Wagner Xavier de Camargo 26 de fevereiro de 2017
Folder oficial do 8. torneio de Futebol de Botão, ocorrido no Museu do Futebol
Folder oficial do 8. torneio de Futebol de Botão, ocorrido no Museu do Futebol

No domingo 19 de fevereiro, em um dia ensolarado e quente, tive uma experiência diferente. Acordei cedo, arrumei minha mochila com água, bolachas, boné, protetor solar, dois tickets do metrô de São Paulo e uma câmera antiga, porém ainda em plena forma. O destino eleito seria um torneio de “futebol de botão”, algo das antigas, que me recorria à infância. O local do evento seria no famoso Estádio do Pacaembu, nas instalações do Museu do Futebol, na capital paulista.

Vindo de Campinas, demorei para chegar e no caminho fui revivendo histórias, revisitando minhas memórias relativas ao jogo. A ideia de ver uma competição (que até então eu nem sabia da existência) me deixava ansioso.
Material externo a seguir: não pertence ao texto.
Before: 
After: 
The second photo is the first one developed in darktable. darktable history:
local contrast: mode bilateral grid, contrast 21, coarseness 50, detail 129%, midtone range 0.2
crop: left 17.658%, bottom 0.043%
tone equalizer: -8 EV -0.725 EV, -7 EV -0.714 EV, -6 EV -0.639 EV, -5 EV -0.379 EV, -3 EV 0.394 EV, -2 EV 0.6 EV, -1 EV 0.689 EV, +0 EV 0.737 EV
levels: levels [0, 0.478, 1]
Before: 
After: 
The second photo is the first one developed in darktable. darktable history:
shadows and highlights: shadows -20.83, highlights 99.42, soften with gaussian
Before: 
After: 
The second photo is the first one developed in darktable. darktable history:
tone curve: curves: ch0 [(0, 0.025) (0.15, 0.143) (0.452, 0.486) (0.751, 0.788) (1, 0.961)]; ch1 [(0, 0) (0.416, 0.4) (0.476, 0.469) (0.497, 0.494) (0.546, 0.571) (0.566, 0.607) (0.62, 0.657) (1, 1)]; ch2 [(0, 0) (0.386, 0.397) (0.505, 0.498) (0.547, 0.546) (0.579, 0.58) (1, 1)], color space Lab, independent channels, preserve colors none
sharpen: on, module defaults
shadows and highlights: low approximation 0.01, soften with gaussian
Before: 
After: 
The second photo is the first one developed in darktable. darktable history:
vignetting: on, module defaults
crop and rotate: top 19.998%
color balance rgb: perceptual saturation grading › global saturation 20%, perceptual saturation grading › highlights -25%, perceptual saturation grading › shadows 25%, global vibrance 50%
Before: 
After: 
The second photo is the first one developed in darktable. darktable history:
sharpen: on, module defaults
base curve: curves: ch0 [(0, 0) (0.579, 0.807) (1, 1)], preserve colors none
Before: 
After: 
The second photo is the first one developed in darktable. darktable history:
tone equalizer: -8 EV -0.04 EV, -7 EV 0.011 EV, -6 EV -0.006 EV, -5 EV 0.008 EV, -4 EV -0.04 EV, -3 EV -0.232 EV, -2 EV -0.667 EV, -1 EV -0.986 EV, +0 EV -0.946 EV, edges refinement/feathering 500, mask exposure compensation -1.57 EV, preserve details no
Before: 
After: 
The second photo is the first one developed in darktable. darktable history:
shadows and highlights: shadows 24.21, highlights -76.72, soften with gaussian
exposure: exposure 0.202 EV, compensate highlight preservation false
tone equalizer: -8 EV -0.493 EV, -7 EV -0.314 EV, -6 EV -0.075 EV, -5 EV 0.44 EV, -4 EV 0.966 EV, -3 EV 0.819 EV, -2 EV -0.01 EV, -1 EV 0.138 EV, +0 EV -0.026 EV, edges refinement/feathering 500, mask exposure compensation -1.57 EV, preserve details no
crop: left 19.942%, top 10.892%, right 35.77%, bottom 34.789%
Lembrei-me de meus botões brancos e pretos, com insígnias estampadas dos jogadores do Corinthians lá dos anos 1980, da era de ouro de Sócrates, presenteados por meu falecido pai, um então corinthiano roxo. Não sei bem onde foi parar tal jogo, mas me recordo que, de tanto eu e meu irmão jogarmos, as peças e mesmo as mini-traves estavam já bem desgastadas.

Um evento assim como esse, apoiado pela Secretaria de Cultura do município de São Paulo e organizado pelo Museu do Futebol, não apenas reedita questões relativas à memória de um jogo inventado há quase 100 anos, mas acalenta novas gerações a tomarem contato com a prática, não a deixando morrer. Consta na história dos sabidos, que o futebol de botão foi criado nos anos 1930 por Geraldo Cardoso Décourt, também artista e pintor, oriundo de Campinas, minha quase-cidade natal.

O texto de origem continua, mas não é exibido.